Избранное | страница 127



«Завтра, а то и сегодня ославит он меня на все село: Барнаба Саганелидзе скользнул в крапиву, как ящерица. Да, будет ему что рассказать, над чем посмеяться!» — со злостью подумал он и, чтобы избавиться от надоедливого попутчика, притворился, что у него заболел живот.

— Ты ступай вперед, а я тут… это… задержусь, — сказал он, хватаясь за шнурок шаровар.

Дахундара смекнул, в чем дело, и тотчас же ушел: ему и самому не хотелось сейчас глядеть людям в глаза.

Барнаба вздохнул:

«Позор! Позор! Вот до чего пришлось дожить! Пробираюсь к себе домой, как вор! Ладно, погодите! Я вам все равно отплачу! Все равно!»

И, согнувшись, скрылся в приречных камышах.


Сход окончился. Крестьяне группками расходились по домам, по дороге продолжая обсуждать все, что произошло. Собирался дождь. Со стороны Катисцверы быстро надвигалась черная туча. От нее веяло холодом.

Где-то в проулке послышался женский голос, срывающийся от слез:

— Дофина! Дофина! Ты где, девочка? Долго еще ты будешь прятаться от меня?

Члены артели окружили Тарасия.

— Поздравляем, председатель! Нашего полку прибыло! — объявил Кирилл Микадзе и дружеским толчком поднял на ноги Меки, присевшего отдохнуть тут же, под липами.

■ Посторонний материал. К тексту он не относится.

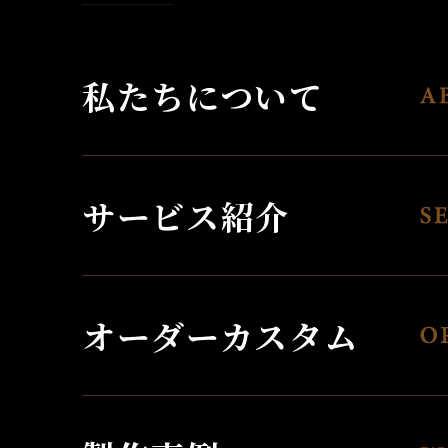
私たちについて
サービス紹介
オーダーカスタム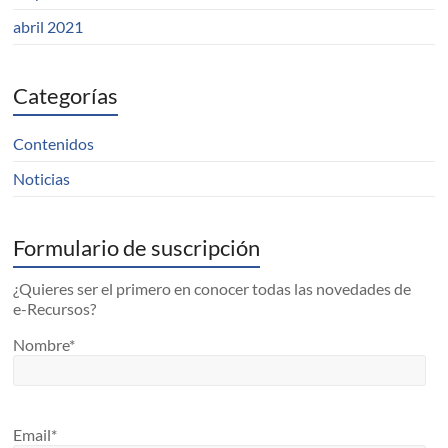
abril 2021
Categorías
Contenidos
Noticias
Formulario de suscripción
¿Quieres ser el primero en conocer todas las novedades de
e-Recursos?
Nombre*
Email*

Меки чувствовал себя таким разбитым, что даже не выказал своей радости:

— А вы примете меня? Не откажете?

— Кто посмеет отказать приемному сыну Эремо? — улыбнулся Тарасий, весело подмигнул парню и крепко пожал ему руку.

Часть третья

ВТОРОЕ РОЖДЕНИЕ

ГЛАВА ПЕРВАЯ

До чего же прекрасен в этих местах октябрь! Казалось, конца не будет мягким, прозрачным, ласковым дням. В воздухе — ни пылинки, ни малейшего дуновения ветерка. Тишина такая, что можно услышать, как позванивают колокольчиками коровы в лощинах у подножия далекой Катисцверы. На холмах пылали алые и золотые костры осенних деревьев. Буки и клены словно объяты пламенем. И лишь запоздалая трава все еще ярко зеленела на горных склонах. Так здесь бывает до самого ноября. А в ноябре сумасшедший западный ветер, слетев с Катисцверы, начинает срывать с деревьев весь этот яркий наряд из шелестящего шелка. Стоило тогда поглядеть на Земоцихе! Ветер словно взвивал к небу огромное веретено; к нему сразу прицеплялся кружащийся павлиний хвост из бесчисленных красных и желтых листьев. Эти пестрые павлиньи хвосты летали то вверх, то вниз, то стелились по земле, то взмывали в поднебесье… Кружились на холмах вокруг села бесконечные хороводы, задыхались, изнемогали в лихой пляске.

Потом начинались дожди — и село сразу становилось унылым и тоскливым. Моросило с утра до вечера. Облезлые, измокшие деревья жалобно съеживались. Чернели стога сена в долине, кучи валежника под заборами. Тускло желтела на домах мокрая черепица. На улицах — реки и озера слякотной жижи. Дождь сбивал с деревьев последние листья. Село выглядело обнаженным, неприкрыто смотрели отовсюду бедность и нищета.